Au début du XIXe siècle et jusqu’à Poincaré, la France a connu une grande période de prospérité économique. Son épargne équipait alors le monde entier. Ce fut la période de l’étalon-or, c’est-à-dire d’une valeur internationale sur laquelle les gouvernements n’avaient aucune prise. C’était une vraie contrainte, autrement plus sévère que celle de la future monnaie européenne, sur laquelle nous aurons un pouvoir de gestion. Je n’ai jamais bien compris ce que voulaient dire ceux qui parlent souveraineté monétaire. La stabilité monétaire ne contrarie pas le progrès économique, elle le favorise à long terme. Le général de Gaulle n’a jamais dit autre chose.

Le Figaro : Si l’on veut réconcilier les Français avec la politique, il est peut-être temps d’envisager une grande réforme du système : modernisation de la démocratie, mode de scrutin, cumul des mandats, quota de femmes, limitation d’âge pour les élus. Il paraît que toute cela est à l’étude au gouvernement.
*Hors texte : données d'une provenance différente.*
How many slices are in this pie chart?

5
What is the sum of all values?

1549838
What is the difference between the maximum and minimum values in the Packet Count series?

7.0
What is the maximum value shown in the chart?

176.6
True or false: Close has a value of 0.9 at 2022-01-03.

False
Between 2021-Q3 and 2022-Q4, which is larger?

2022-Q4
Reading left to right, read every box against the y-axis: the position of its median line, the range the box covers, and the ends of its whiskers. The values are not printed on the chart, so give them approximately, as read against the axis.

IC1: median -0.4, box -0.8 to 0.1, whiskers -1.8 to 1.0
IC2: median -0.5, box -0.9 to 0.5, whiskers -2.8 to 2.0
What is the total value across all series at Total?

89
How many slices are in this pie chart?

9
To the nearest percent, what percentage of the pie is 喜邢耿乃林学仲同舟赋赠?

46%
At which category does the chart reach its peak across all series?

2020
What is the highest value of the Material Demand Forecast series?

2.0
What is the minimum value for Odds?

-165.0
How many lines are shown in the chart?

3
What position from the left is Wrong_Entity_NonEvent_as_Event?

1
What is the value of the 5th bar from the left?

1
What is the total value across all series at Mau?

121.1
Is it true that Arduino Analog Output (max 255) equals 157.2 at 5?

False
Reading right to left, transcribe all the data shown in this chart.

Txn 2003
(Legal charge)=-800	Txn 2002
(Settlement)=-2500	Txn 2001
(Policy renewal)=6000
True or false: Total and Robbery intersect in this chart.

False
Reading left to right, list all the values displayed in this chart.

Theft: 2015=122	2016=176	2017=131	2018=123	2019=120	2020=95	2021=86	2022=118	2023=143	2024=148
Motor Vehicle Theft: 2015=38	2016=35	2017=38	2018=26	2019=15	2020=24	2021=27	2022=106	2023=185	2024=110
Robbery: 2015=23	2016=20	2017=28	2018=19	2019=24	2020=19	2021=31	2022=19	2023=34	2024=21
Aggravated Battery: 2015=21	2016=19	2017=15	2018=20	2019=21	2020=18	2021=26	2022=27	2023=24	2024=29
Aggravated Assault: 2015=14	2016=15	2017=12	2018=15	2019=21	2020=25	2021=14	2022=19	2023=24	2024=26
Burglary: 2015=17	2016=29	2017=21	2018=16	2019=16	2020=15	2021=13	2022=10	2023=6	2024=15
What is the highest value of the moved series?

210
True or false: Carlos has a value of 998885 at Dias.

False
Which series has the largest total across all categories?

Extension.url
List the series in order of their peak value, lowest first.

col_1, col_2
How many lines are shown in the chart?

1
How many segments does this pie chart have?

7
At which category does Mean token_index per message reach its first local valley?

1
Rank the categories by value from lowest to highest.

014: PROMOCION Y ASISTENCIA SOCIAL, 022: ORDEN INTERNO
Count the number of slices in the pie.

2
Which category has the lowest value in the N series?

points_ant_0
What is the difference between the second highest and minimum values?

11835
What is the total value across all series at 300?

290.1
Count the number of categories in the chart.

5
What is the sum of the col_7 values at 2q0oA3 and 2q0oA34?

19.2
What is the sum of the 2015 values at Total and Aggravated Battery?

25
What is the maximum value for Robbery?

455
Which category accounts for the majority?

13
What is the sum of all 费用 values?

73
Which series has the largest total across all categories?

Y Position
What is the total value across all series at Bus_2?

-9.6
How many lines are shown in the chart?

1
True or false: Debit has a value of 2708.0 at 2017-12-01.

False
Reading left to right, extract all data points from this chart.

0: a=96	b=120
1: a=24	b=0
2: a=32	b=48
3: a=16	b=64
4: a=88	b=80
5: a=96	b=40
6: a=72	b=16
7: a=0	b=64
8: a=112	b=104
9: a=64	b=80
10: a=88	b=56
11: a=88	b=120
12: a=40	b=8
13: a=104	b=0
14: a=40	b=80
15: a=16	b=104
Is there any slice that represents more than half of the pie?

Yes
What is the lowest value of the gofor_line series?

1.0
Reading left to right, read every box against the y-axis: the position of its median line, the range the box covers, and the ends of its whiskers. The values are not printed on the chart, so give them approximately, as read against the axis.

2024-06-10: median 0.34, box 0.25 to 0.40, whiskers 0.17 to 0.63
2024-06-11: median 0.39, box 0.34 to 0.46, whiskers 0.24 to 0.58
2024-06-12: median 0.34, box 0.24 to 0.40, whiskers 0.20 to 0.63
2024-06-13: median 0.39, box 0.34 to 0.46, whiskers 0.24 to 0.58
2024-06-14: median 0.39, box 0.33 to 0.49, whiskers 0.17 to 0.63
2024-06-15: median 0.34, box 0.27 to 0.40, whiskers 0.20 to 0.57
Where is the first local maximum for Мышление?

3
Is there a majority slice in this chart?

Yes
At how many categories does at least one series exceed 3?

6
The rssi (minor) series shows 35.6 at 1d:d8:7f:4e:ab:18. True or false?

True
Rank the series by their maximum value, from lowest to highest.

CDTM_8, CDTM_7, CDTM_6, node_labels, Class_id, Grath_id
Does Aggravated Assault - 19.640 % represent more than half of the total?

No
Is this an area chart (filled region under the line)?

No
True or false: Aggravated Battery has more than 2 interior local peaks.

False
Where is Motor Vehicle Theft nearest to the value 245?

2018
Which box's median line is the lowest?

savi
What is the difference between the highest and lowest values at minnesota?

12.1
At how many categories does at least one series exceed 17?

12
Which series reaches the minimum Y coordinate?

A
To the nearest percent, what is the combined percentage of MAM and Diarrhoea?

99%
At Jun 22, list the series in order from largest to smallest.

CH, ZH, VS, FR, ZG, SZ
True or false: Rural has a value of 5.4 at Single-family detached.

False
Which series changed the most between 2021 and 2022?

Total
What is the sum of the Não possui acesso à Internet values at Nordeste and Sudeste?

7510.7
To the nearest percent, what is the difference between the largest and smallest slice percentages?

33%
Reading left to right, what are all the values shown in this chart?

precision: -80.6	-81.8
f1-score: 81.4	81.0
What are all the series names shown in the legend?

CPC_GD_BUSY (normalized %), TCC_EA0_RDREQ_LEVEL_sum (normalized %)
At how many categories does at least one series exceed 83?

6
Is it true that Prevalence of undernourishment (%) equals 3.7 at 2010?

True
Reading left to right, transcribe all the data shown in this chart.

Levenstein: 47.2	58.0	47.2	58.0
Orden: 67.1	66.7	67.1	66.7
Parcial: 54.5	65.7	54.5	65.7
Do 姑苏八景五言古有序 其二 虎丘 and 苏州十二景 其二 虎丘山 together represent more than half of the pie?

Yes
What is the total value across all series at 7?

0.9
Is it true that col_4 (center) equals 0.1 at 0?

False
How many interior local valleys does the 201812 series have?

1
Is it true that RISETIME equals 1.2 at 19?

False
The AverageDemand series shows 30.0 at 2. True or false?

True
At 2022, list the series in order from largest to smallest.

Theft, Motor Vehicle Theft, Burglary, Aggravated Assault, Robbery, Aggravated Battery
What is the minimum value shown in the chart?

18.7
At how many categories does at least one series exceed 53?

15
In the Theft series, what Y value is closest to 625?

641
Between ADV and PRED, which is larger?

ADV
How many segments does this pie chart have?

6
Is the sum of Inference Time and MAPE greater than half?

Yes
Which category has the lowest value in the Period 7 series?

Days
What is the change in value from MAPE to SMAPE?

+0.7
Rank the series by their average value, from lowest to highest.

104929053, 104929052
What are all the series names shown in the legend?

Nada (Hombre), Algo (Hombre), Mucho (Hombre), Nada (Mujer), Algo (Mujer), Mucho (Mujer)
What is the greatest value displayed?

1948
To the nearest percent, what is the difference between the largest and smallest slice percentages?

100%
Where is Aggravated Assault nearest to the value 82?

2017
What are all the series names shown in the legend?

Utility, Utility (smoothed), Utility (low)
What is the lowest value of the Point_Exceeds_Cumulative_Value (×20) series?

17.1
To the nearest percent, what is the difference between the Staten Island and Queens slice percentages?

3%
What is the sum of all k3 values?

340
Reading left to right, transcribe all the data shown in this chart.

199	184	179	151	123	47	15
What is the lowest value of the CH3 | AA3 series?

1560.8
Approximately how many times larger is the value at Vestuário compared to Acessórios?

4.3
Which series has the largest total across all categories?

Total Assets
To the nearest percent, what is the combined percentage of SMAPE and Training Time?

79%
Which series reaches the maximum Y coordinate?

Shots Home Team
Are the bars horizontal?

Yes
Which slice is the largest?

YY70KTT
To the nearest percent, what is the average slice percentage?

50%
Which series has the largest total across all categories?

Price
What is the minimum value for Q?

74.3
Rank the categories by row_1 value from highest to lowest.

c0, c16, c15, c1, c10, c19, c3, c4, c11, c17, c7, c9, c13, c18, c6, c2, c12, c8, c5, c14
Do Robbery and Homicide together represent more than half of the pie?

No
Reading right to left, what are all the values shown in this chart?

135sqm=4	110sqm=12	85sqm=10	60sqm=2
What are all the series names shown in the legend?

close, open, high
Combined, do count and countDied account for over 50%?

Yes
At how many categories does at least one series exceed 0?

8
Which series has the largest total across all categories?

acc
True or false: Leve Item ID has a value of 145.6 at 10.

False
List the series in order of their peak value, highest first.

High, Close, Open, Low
Qu’en pensez-vous ?

Édouard Balladur : J’avais, en leur temps, formulé des propositions en ce sens. Je me réjouis qu’elles soient reprises aujourd’hui. Il faut que le gouvernement propose aux représentants de tous les partis d’en débattre. En ce qui concerne le mode de scrutin, l’idée de représenter les minorités me paraît juste. Mais n’oublions pas que la Ve République est fondée sur deux choses : 1) l’élection du président de la République au suffrage universel ; 2) le scrutin majoritaire, qui donne une majorité parlementaire. Imaginons qu’au législatives de 1998, après l’« instillation » d’une dose de proportionnelle dans le mode de scrutin, la majorité et l’opposition actuelles fassent à peu près jeu égal dans le cadre du système majoritaire à deux tours ; il faudra alors chercher l’arbitrage de ceux qui ont été élus à la représentation proportionnelle. Est-on bien sûr que seront préservées, alors, les institutions de la Ve République ? Elles ont déjà connu la cohabitation ; elles n’ont encore jamais connu l’absence durable de majorité parlementaire.

Le Figaro : Comment voyez-vous votre rôle ?

Édouard Balladur : Mon rôle est de témoigner pour ce que je crois juste. La France a besoin de changements profonds, de s’ouvrir au monde et pas de se replier sur elle-même, de s’adapter et pas de se figer dans la défense du statu quo. Ce sera tout le sens des débats de l’avenir.

Le Figaro : En somme, vous avez surtout des convergences avec le gouvernement et très peu de divergences…

Édouard Balladur : J’ai proposé une voie nouvelle, complétant l’action actuelle. Mais convictions ont toujours été les mêmes : tout subordonner au retour de la croissance et de l’emploi, à la construction de l’Union européenne.